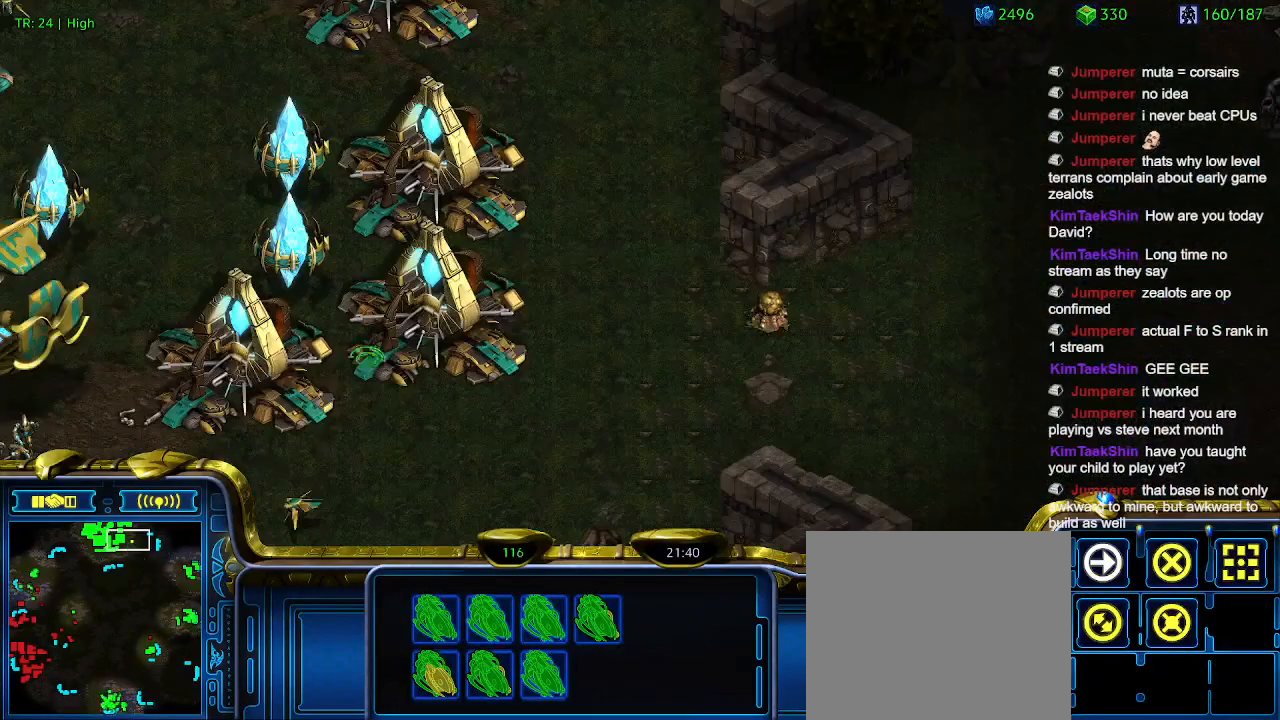
{"keys": [], "events": [[266, "w", "down"], [333, "w", "up"], [433, "w", "down"], [500, "w", "up"]]}
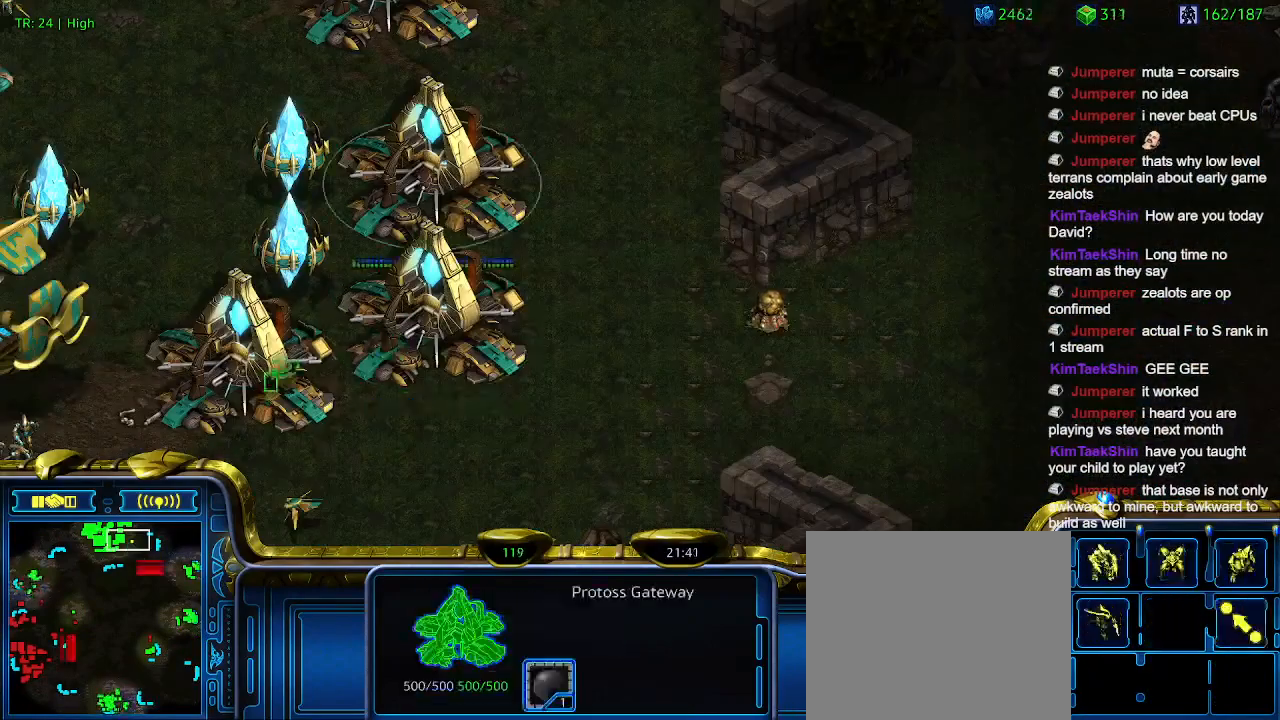
{"keys": ["w"], "events": [[66, "w", "down"], [166, "w", "up"], [500, "w", "down"]]}
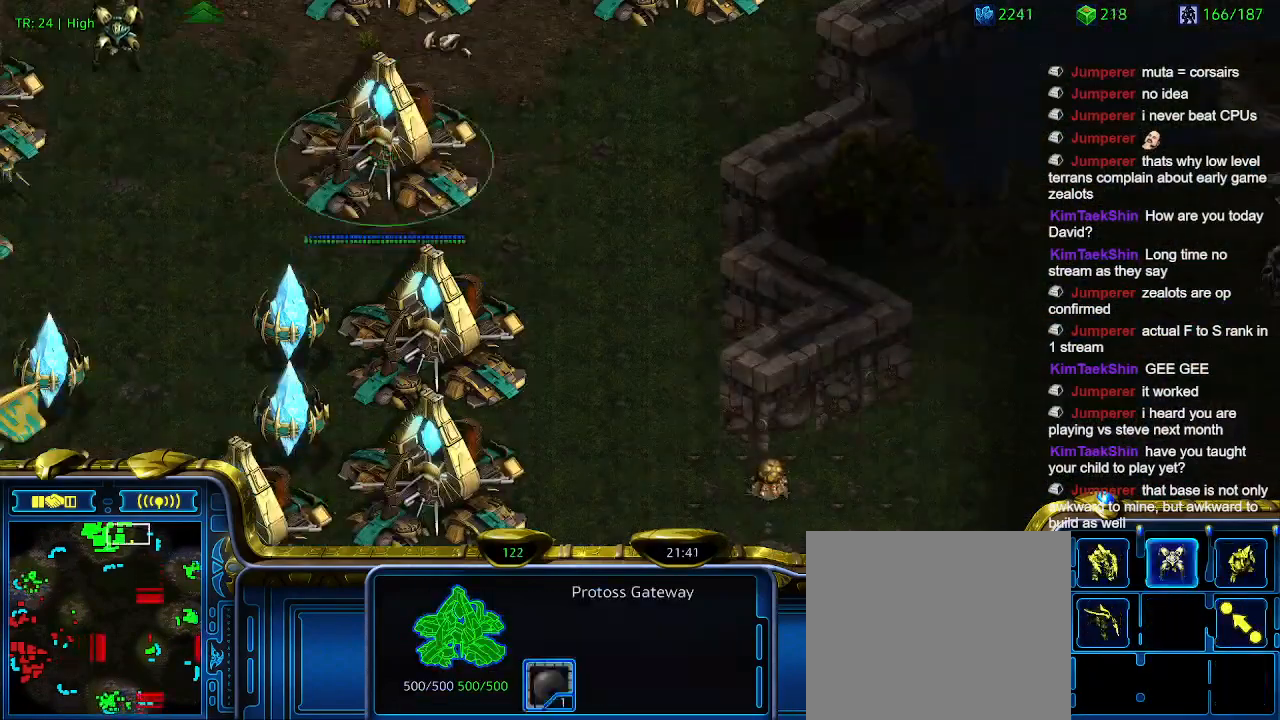
{"keys": [], "events": [[100, "w", "up"]]}
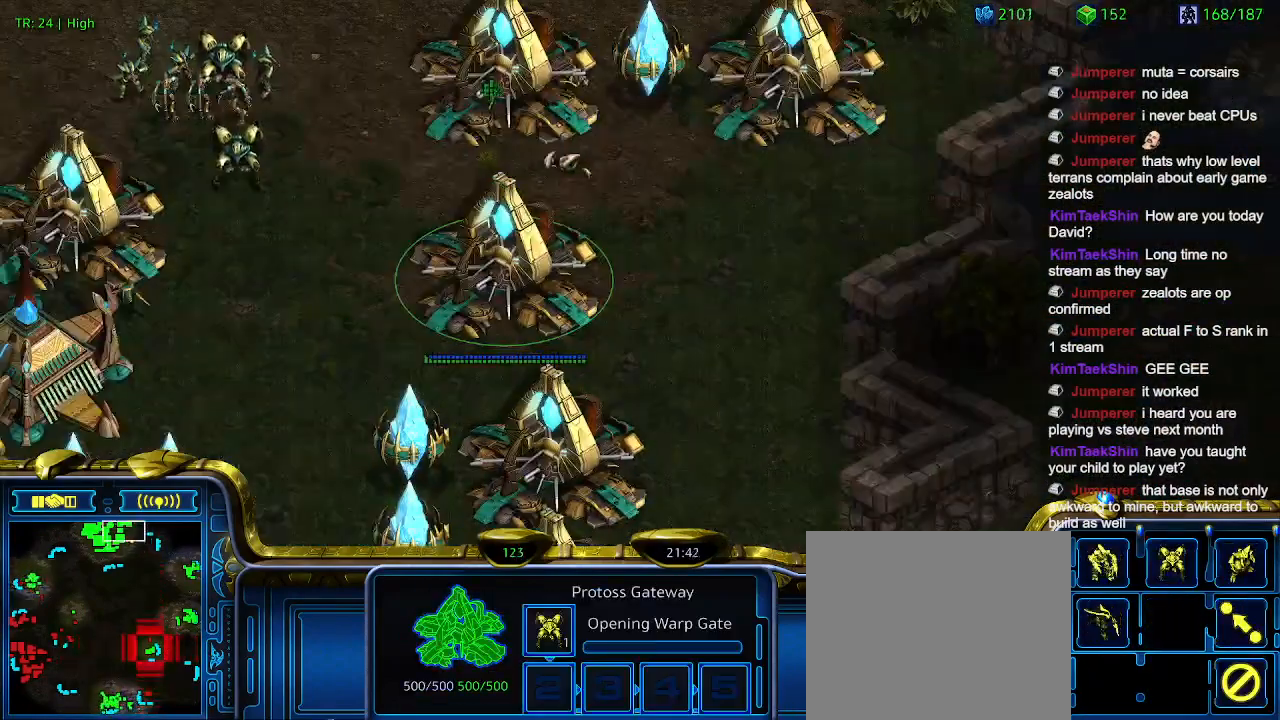
{"keys": [], "events": [[166, "w", "down"], [266, "w", "up"], [333, "w", "down"], [433, "w", "up"]]}
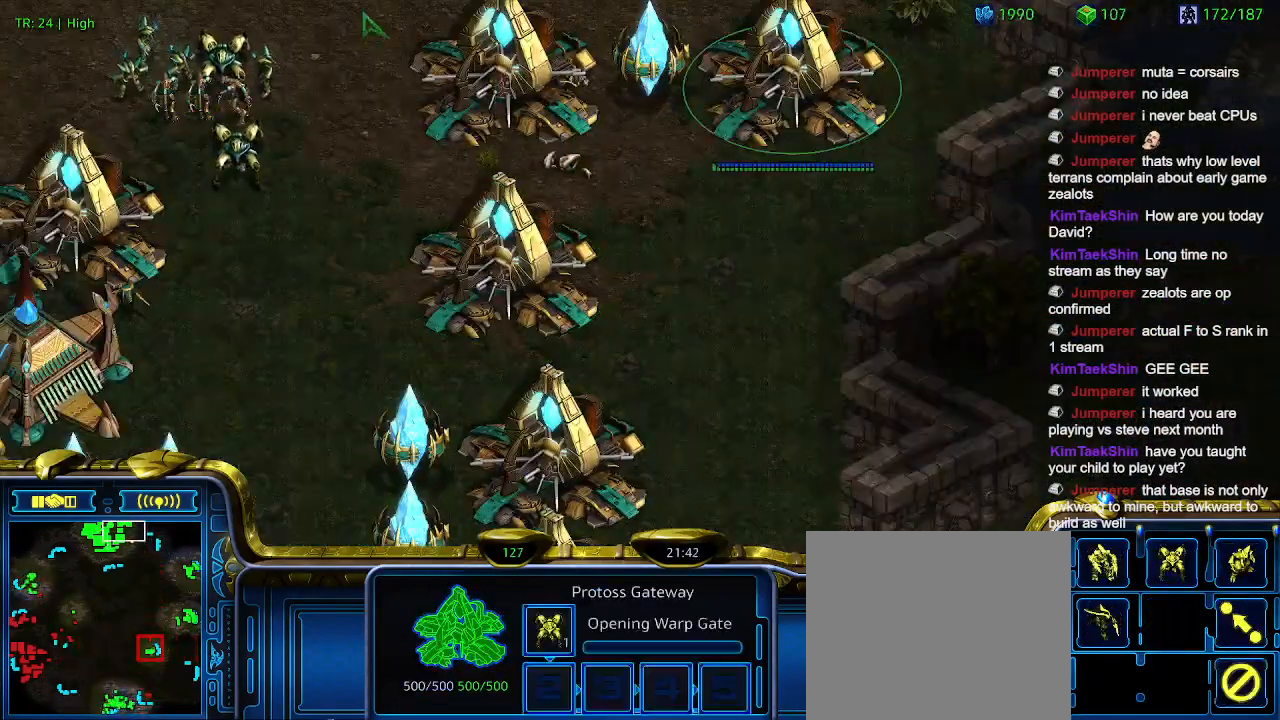
{"keys": [], "events": []}
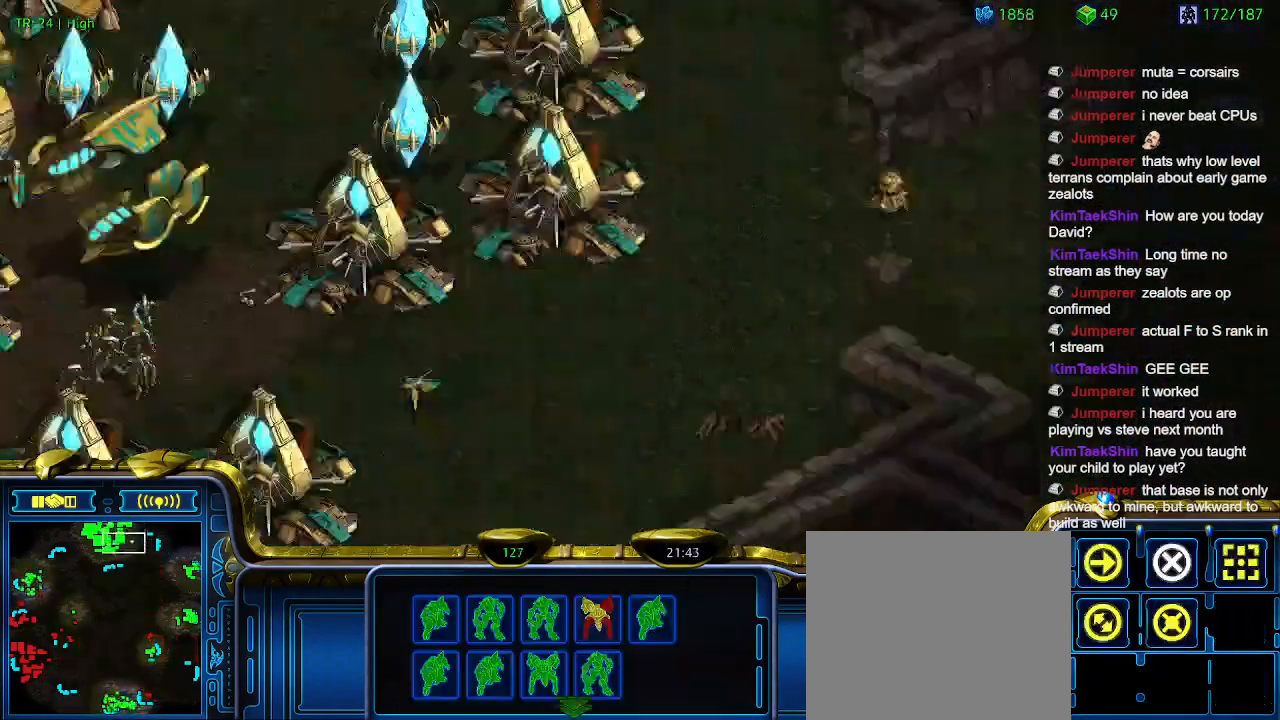
{"keys": [], "events": []}
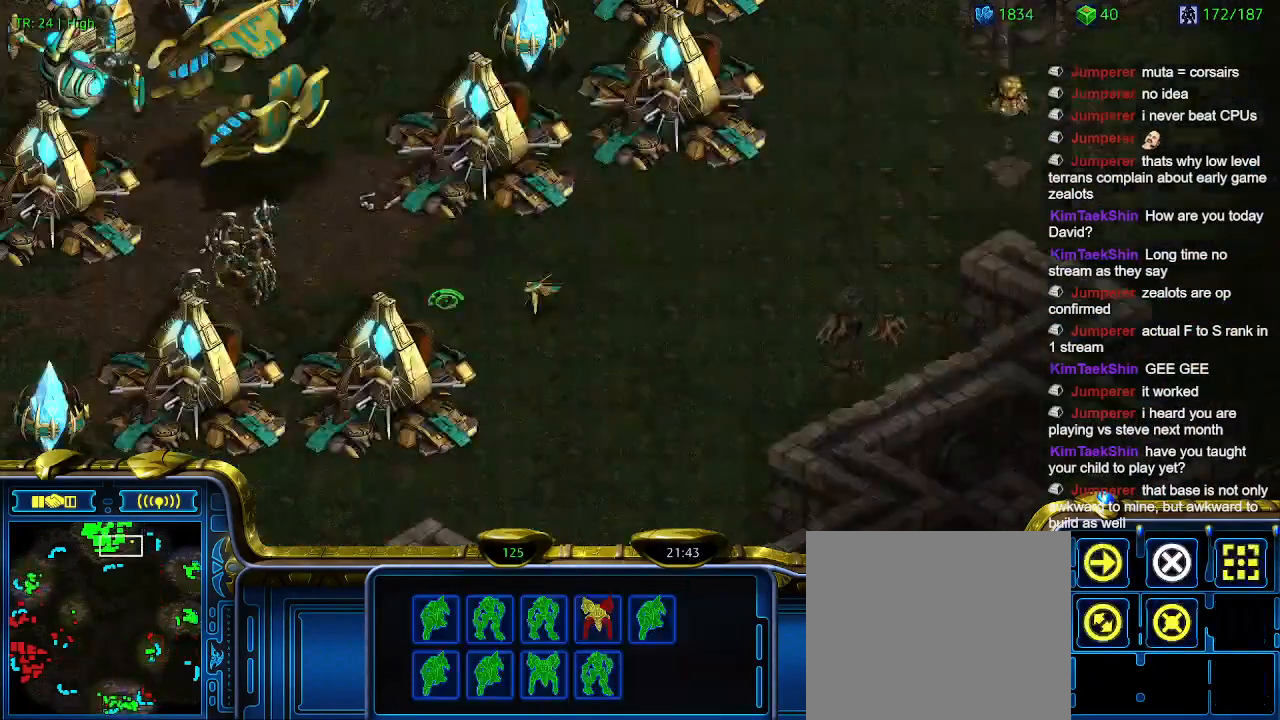
{"keys": ["ctrl"], "events": [[500, "ctrl", "down"]]}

TASK DIRECTIONS: Retype the data above as given, letting no picture into the copy.

EXERCISE SOLUTION:
{"keys": [], "events": [[266, "w", "down"], [333, "w", "up"], [433, "w", "down"], [500, "w", "up"]]}
{"keys": ["w"], "events": [[66, "w", "down"], [166, "w", "up"], [500, "w", "down"]]}
{"keys": [], "events": [[100, "w", "up"]]}
{"keys": [], "events": [[166, "w", "down"], [266, "w", "up"], [333, "w", "down"], [433, "w", "up"]]}
{"keys": [], "events": []}
{"keys": [], "events": []}
{"keys": ["ctrl"], "events": [[500, "ctrl", "down"]]}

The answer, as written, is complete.